Kimse kusura bakmasın! Ben en çok çalışma hayatına bakarım... İş yerlerindeki insan davranışlarına bakar, laboratuvar gibi yaklaşırım. Yahu çalışma hayatı denen şey "mobbing" olup çıkmış; iş yeri zorbalığı, psikolojik şiddet, saçma sapan bir etiketi (makamı) üzerine yapıştıranların diğer çalışanlara hayata zehir etme davranışları almış yürümüş... Yöneticiler iş yerlerinde fındık fıstık meseleleri büyütüp insani meseleleri görmezden gelmekle meşgul... Herkes tuttuğunu hırpalıyor. Emek verimsiz... Çalışan mutsuz... Düzgün insanlar bile bu yamukluklara bakıp hızla bozuluyor. Bu çürük zeminden sağlam bina çıkar mı? Memleket nasıl farklı olsun? (…) İçimiz koflaştıkça koflaşıyor. Hayattan yoksunuz; sosyal gerçekler üzerimizden silindir gibi geçiyor. Ama sokakta biri mikrofon tutarsa, en doğru tercihler konusunda atıp tutmada üzerimize yok! Geçelim bunları... Geçelim de biraz da aynada kendimize bakalım... mı?

TÜRKİYE TASARRUF YAPMALI

ERDAL TANAS KARAGÖL - YENİ ŞAFAK

Türkiye ekonomisinin en temel sorunu tasarruf eksikliğidir. 2024 yılında Türkiye ekonomisinde tasarrufların GSYH içindeki payı yüzde 29,6 olarak gerçekleşeceği tahmin edilirken bu oranının yüzde 30,5 oranı kamu tarafından sağlanmakla birlikte özel kesim tasarrufun GSYH içindeki payı yüzde -0,9 olarak gerçekleşeceği tahmin edilmektedir. Dolayısıyla toplam tasarrufun büyük kısmı özel kesim tarafından gerçekleşmesi beklenmektedir. Kamu kesiminin, ülke tasarruf miktarına pozitif katkısı az olduğu gibi bazı yıllarda negatif olmasından dolayı toplam tasarruf miktarını azalmaktadır.

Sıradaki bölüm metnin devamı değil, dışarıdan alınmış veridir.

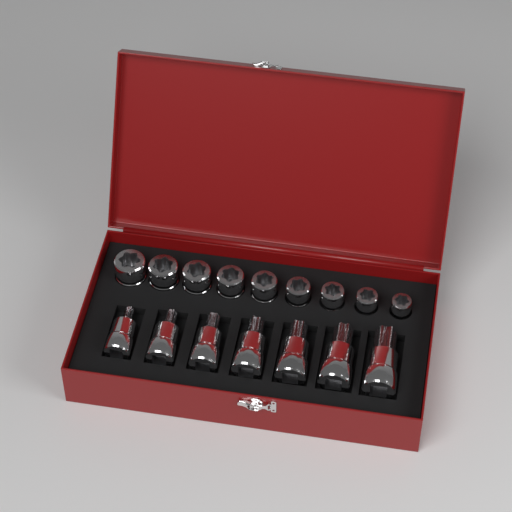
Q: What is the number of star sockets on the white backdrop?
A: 9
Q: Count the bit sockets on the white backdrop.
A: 7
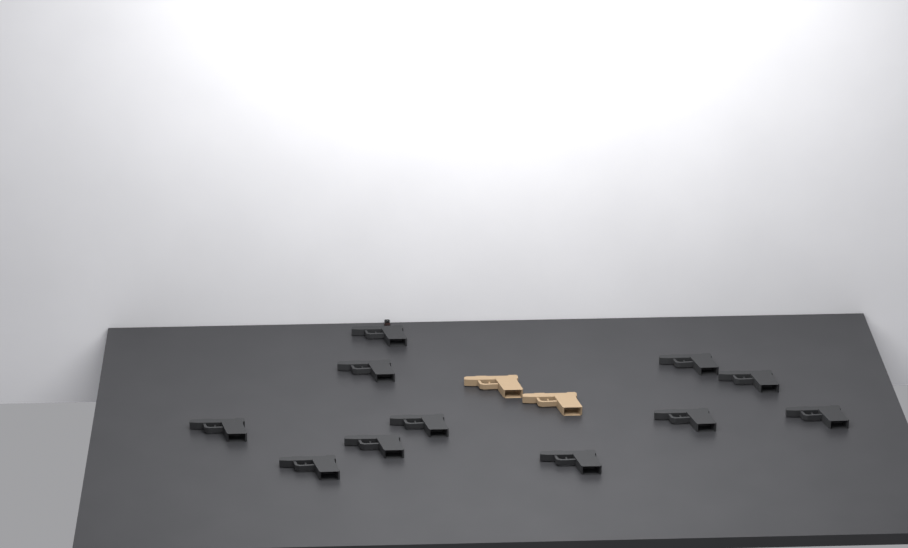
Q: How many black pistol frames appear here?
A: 11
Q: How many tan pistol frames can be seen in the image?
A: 2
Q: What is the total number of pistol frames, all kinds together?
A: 13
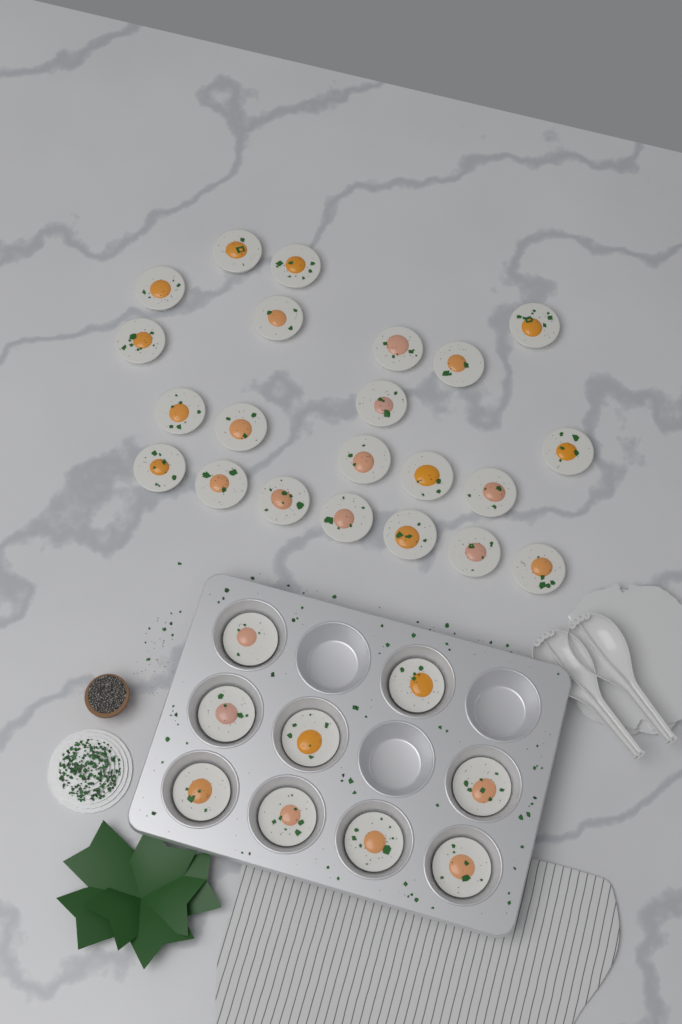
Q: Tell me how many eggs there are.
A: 31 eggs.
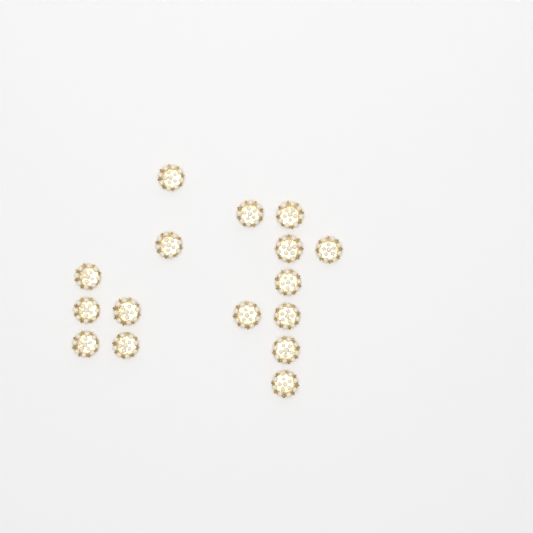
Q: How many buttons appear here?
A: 16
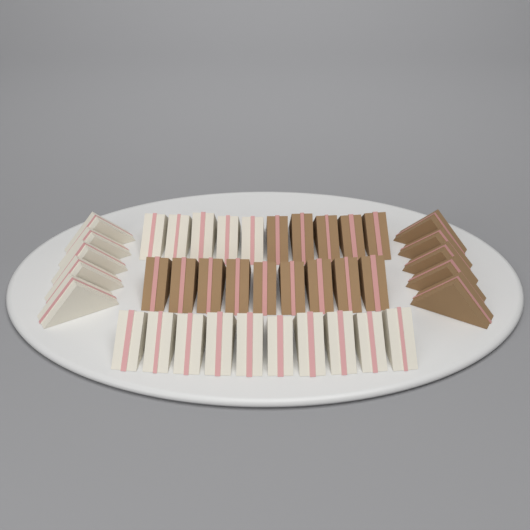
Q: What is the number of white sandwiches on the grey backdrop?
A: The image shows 20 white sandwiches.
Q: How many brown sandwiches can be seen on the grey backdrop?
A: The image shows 19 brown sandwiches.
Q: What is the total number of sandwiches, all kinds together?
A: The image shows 39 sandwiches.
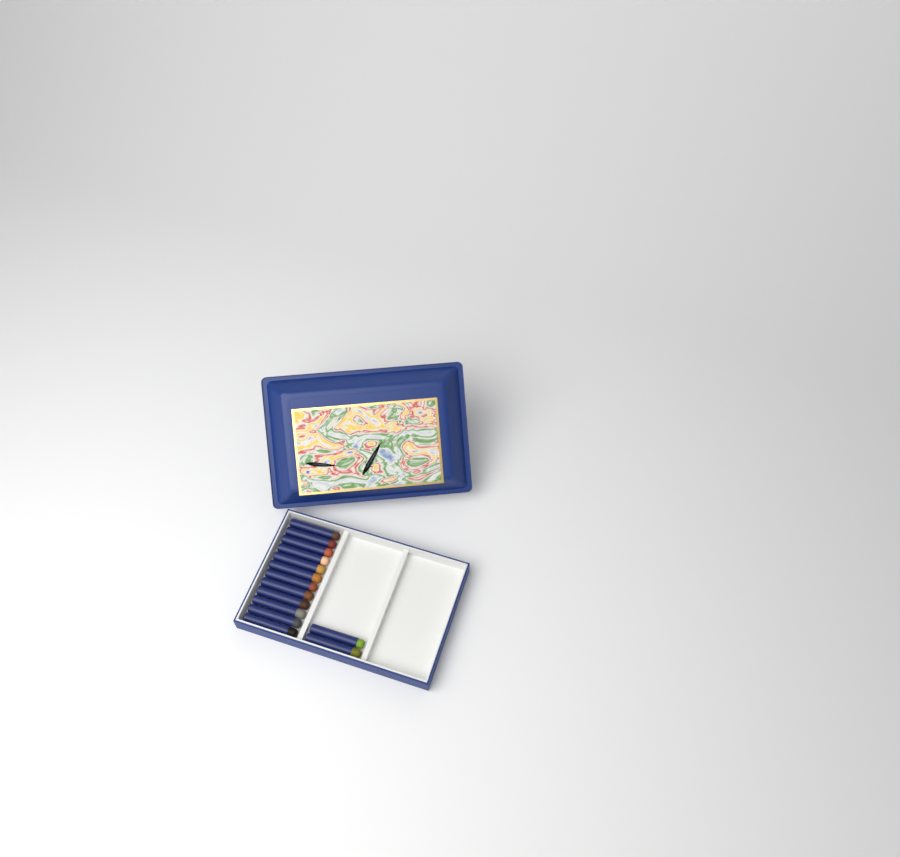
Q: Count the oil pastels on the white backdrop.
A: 14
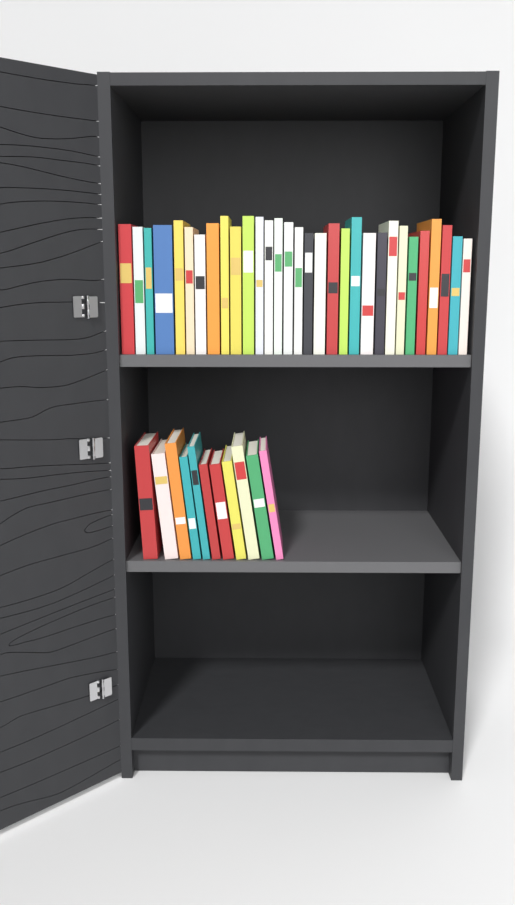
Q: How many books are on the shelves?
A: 42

Esas olarak tasarrufu azaltan bu yapıyı kırmak gerekiyor. Düşük tasarruf oranı, ekonomi için en ciddi tehdittir. Şöyle ki; Tasarrufu düşük olan ve dolayısıyla toplam tasarrufları yatırımlarından düşük olan ülke ekonomilerinde meydana gelen yatırım-tasarruf açığı ancak borçlanma ile telafi edilecektir. Dolayısıyla, düşük tasarruf oranına sahip olan bizim gibi gelişmekte olan birçok ülke sürekli borçlanmak zorunda kalmaktadır. Diğer yandan, düşük tasarruf nedeniyle yatırımların da düşük olmasına ve dolayısıyla düşük ekonomik büyüme oranlarının gerçekleşmesini beraberinde getirecektir. Bu durum ülkenin bulunduğu gelir grubunu değiştirememesine neden olduğu gibi uzun yıllar boyunca düşük kişi başı gelirde kalmasına sebep olacaktır. Bu da ülkenin yatırımlarını finanse etmek ve harcamalarını karşılamak için sürekli borç almak zorunda bıraktığı gibi ülkenin finansal olarak dışa bağımlılığını artıracaktır. Düşük tasarruf nedeniyle oluşan kamu açıkları ve bunun neden olduğu yüksek kamu borcu, ülke risk primlerinin yükselmesine, borçlanma faizlerinin artmasına ve dolayısıyla borç-faiz-enflasyon sarmalının hızlanmasına neden olacağı açıktır. Borç-faiz sarmalı nedeniyle oluşan yüksek borç dolayısıyla ülke ekonomisinde yüksek kamu dış borç stokunun oluşmasına da neden olmaktadır.